The Buddha said “what one frequently thinks and ponders upon
will become the inclination of the mind.” For me, I know that if I keep playing
the worn out tape of an old painful relationship, what happened, what didn’t
happen, I’ll get stuck in the sticky gooey rut of the story. I’ll likely become
sad or resentful, angry or hurt all over again. The repetitive thoughts
themselves will strengthen the imprint of the memory in my mind making the difficult
feelings easy to access, easy feel, cloud the mind and lead nowhere helpful.
Joseph Goldstein says “repetitive thoughts are a dead end.” When I can
recognize this, I can more easily stop the habitual thought pattern, recognize
it for what it is, and avoid replaying the old hurt.
The bright shining spot here is that the same is true for
good memories, good thoughts, and positive experiences, those that nurture and
support our well-being and bring happiness. They, too, imprint in the memory.

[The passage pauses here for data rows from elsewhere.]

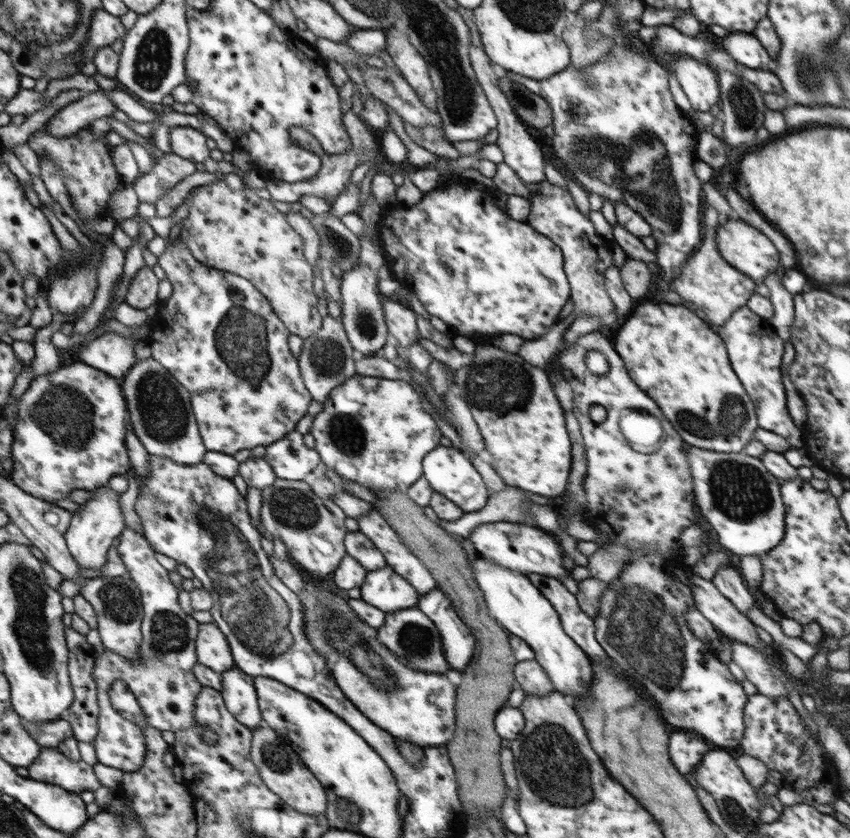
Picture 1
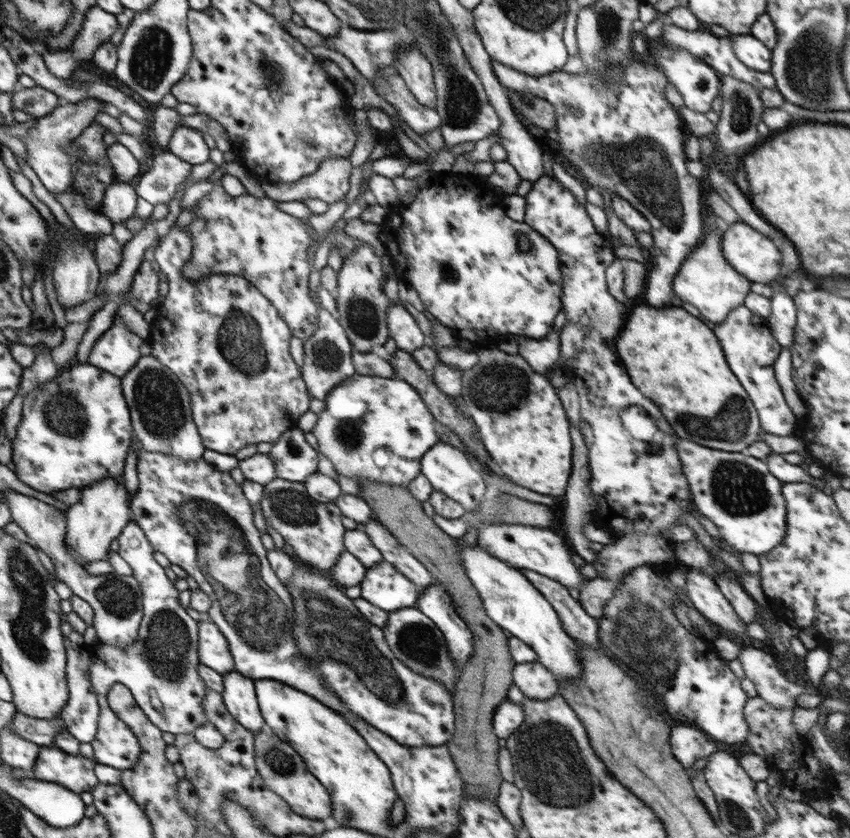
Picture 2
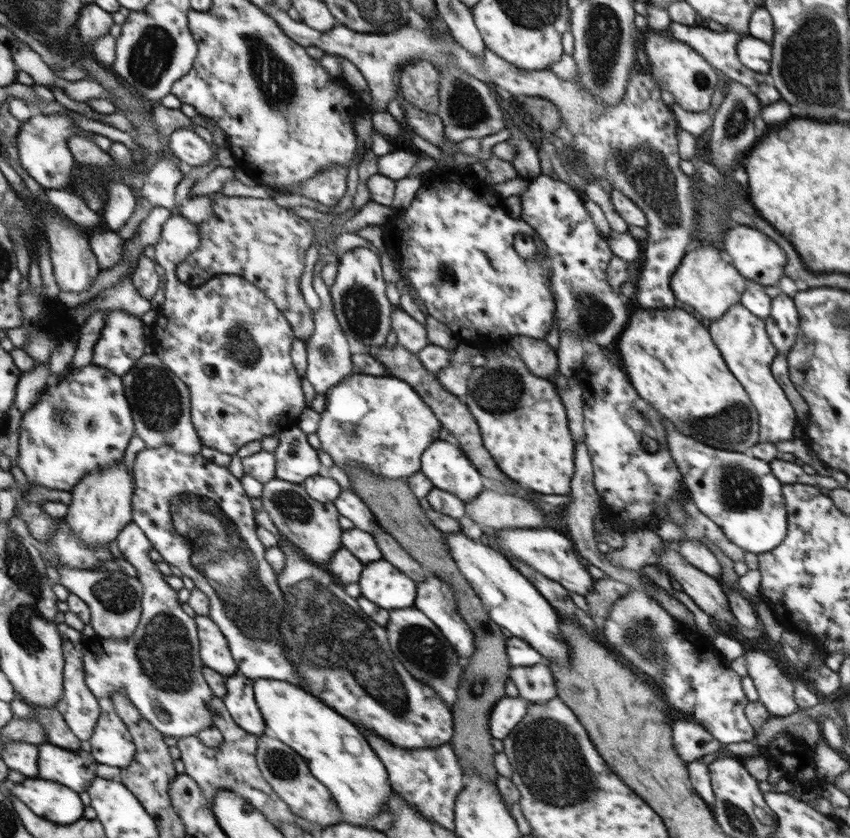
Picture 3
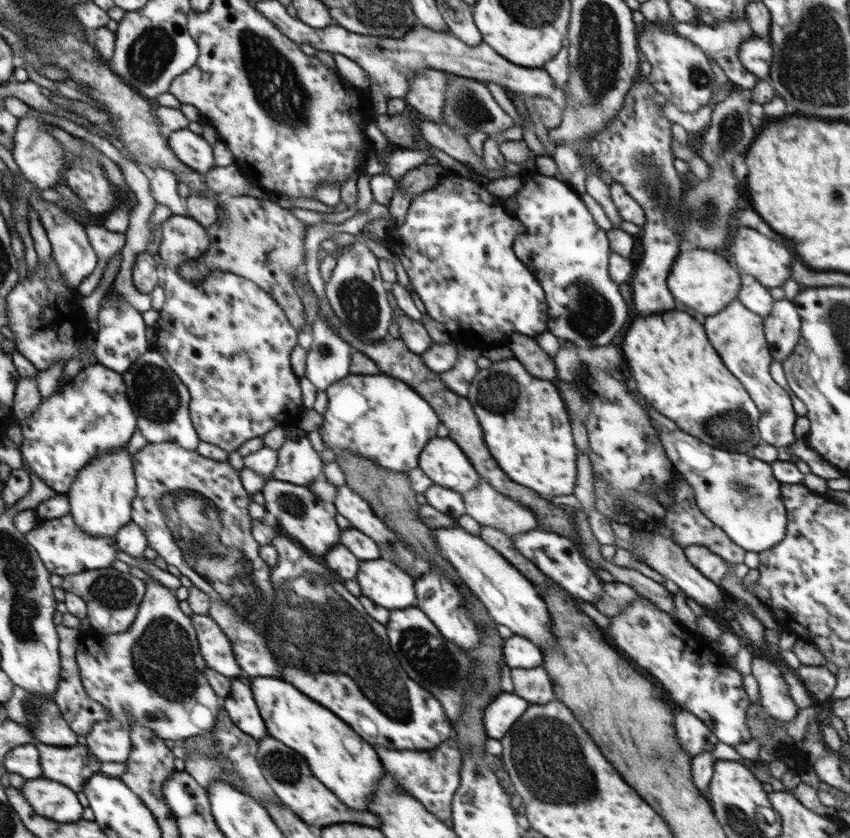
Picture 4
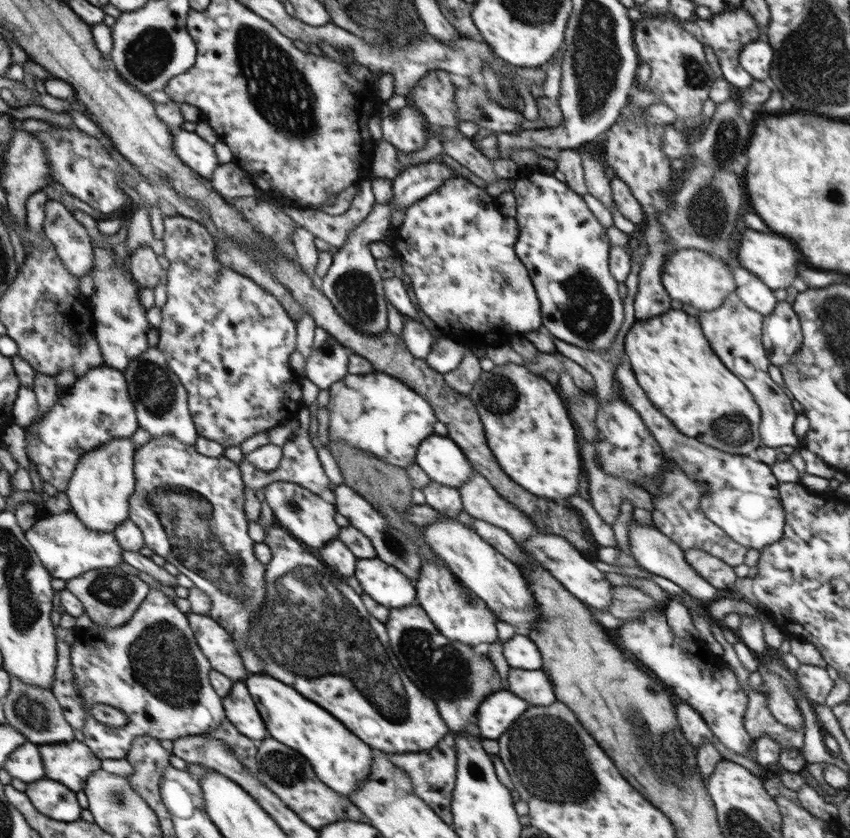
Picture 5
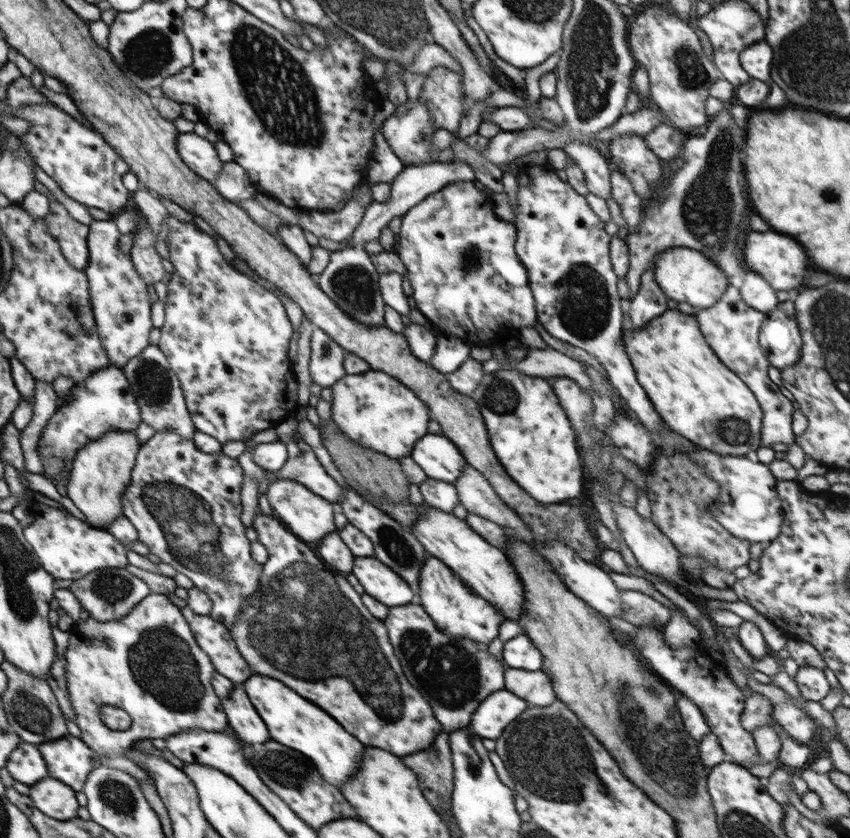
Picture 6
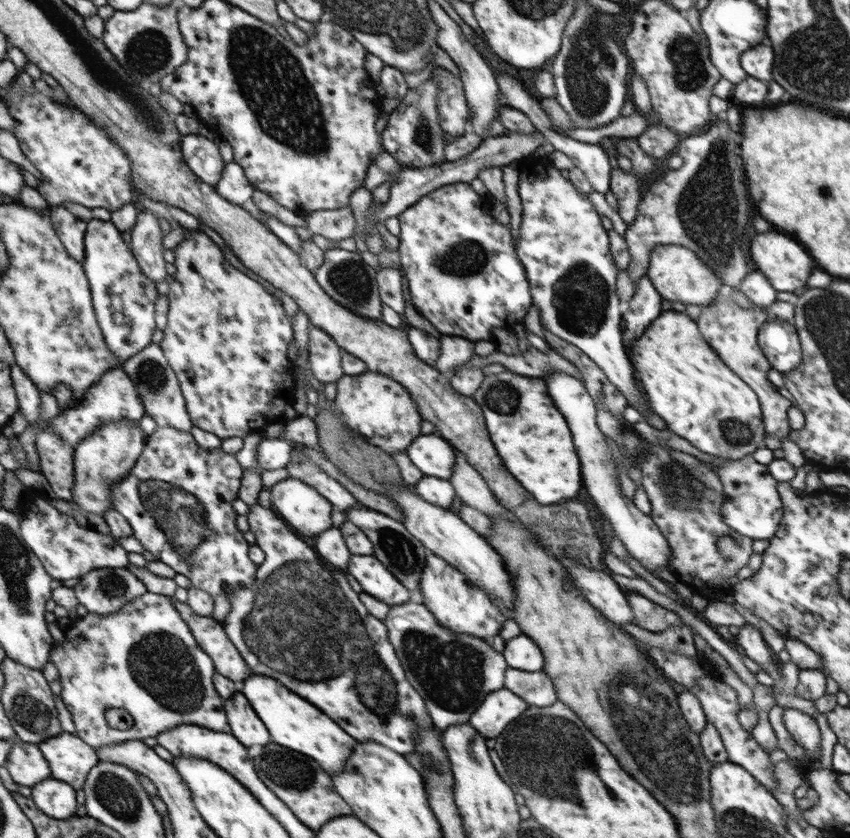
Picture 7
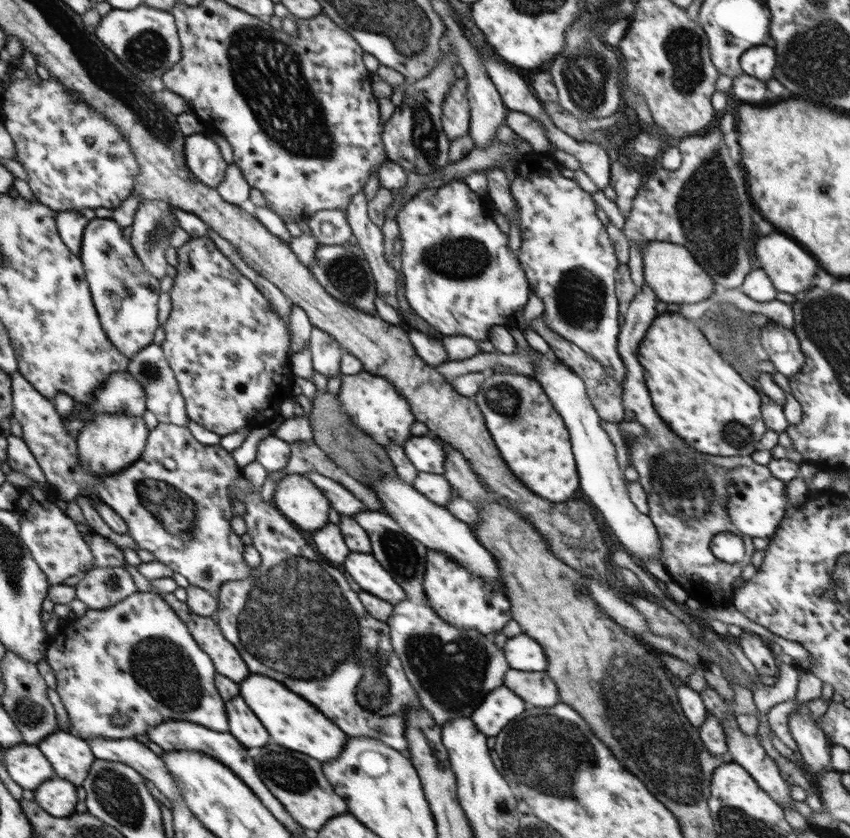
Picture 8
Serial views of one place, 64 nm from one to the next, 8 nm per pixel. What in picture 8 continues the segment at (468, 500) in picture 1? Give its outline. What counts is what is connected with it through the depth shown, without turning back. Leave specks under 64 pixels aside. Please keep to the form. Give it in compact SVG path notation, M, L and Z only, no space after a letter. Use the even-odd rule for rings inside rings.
M433 435L412 436L403 444L404 452L419 472L443 475L446 451L440 438Z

When we take in and deliberately recognize joy, happiness, love, a sense of things
being alright, we incline the mind towards well-being and reinforce those
neuronal connections. Not only do we look for the good, but we intentionally take
the time to let in it and soak it up.
As these kinds of habit patterns take root and grow, we have
greater and easier access to our own innate capacity to feel joy. Our happiness
grows. As our own happiness grows, it becomes easier to feel joy for someone
else’s good fortune. This is mudita,
appreciative joy; the completely natural expression of the open, available and
steady heart.
And here’s a little advice from The Dalai Lama…
"It is important to understand how much your own happiness is
linked to that of others. There is no individual happiness totally independent
of others.”
“If we derive happiness from the happiness of others, we
have at least six billion more opportunities to be happy.”